Pese a las violaciones que muchos Estados cometen contra el Derecho Internacional, este es un marco de referencia del que se espera que, precisamente, los países que lideran el orden liberal (como Estados Unidos y los europeos) lo defiendan y protejan. Los ataques de Trump transforman a este país en un socio poco fiable con el que mantener y entablar presentes y futuras negociaciones sobre seguridad, comercio, medio ambiente, salud, derechos humanos, patentes y otras cuestiones.

Los Estados civilizados tratan de actuar de acuerdo con las normas del Derecho Internacional basándose en los sentidos de consenso y reciprocidad, con la visión que operando dentro de estos marcos se ven beneficiados por el clima de certeza, predictibilidad y fines comunes. Todo lo contrario de lo que es hoy Washington.

 

¿Qué tipo de patriotismo?

Tras indicar que Estados Unidos no adhiere ni a la globalización ni al Derecho Internacional, Trump dijo que su guía es “el patriotismo”. Este es un concepto polémico y con diversas interpretaciones. Tradicionalmente se le asocia con sentimientos de adhesión hacia un país, que pueden desembocar en chauvinismo.

Pero una serie de filósofos, como Martha Nussbaum, Richard Rorty, Kwame Anthony Appiah y Jürgen Habermas comenzaron hace dos décadas a plantear que el patriotismo podría tener otras interpretaciones, bien sea vinculadas a diferentes identidades nacionales, a las raíces democráticas de sus países, o a la riqueza cultural que produce la vinculación de cada “patria” con otras en el mundo. El objetivo sería formar una comunidad cosmopolita. Habermas, por ejemplo, propone un “patriotismo constitucional” que integre principios liberales universales.

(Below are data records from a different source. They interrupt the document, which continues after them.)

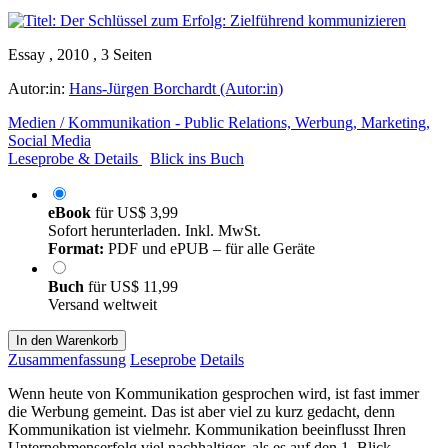
Essay , 2010 , 3 Seiten
Autor:in:
Hans-Jürgen Borchardt (Autor:in)
Medien / Kommunikation - Public Relations, Werbung, Marketing,
Social Media
Leseprobe & Details
Blick ins Buch
eBook
für
US$ 3,99
Sofort herunterladen. Inkl. MwSt.
Format:
PDF und ePUB – für alle Geräte
Buch
für
US$ 11,99
Versand weltweit
In den Warenkorb
Zusammenfassung
Leseprobe
Details
Wenn heute von Kommunikation gesprochen wird, ist fast immer
die Werbung gemeint. Das ist aber viel zu kurz gedacht, denn
Kommunikation ist vielmehr. Kommunikation beeinflusst Ihren
Unternehmenserfolg viel nachhaltiger, als es auf den 1. Blick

Este patriotismo no es el que propone Trump, que moviliza a sus seguidores alrededor de los mitos racistas (contra los inmigrantes), belicistas (contra toda limitación a las armas), machistas (protegiendo a los acosadores) y de abierta competencia fuera de los marcos cooperativos.

Detrás de su ignorancia e incompetencia, su discurso en la ONU dejó claro que Estados Unidos empuja al mundo hacia tiempos peligrosos.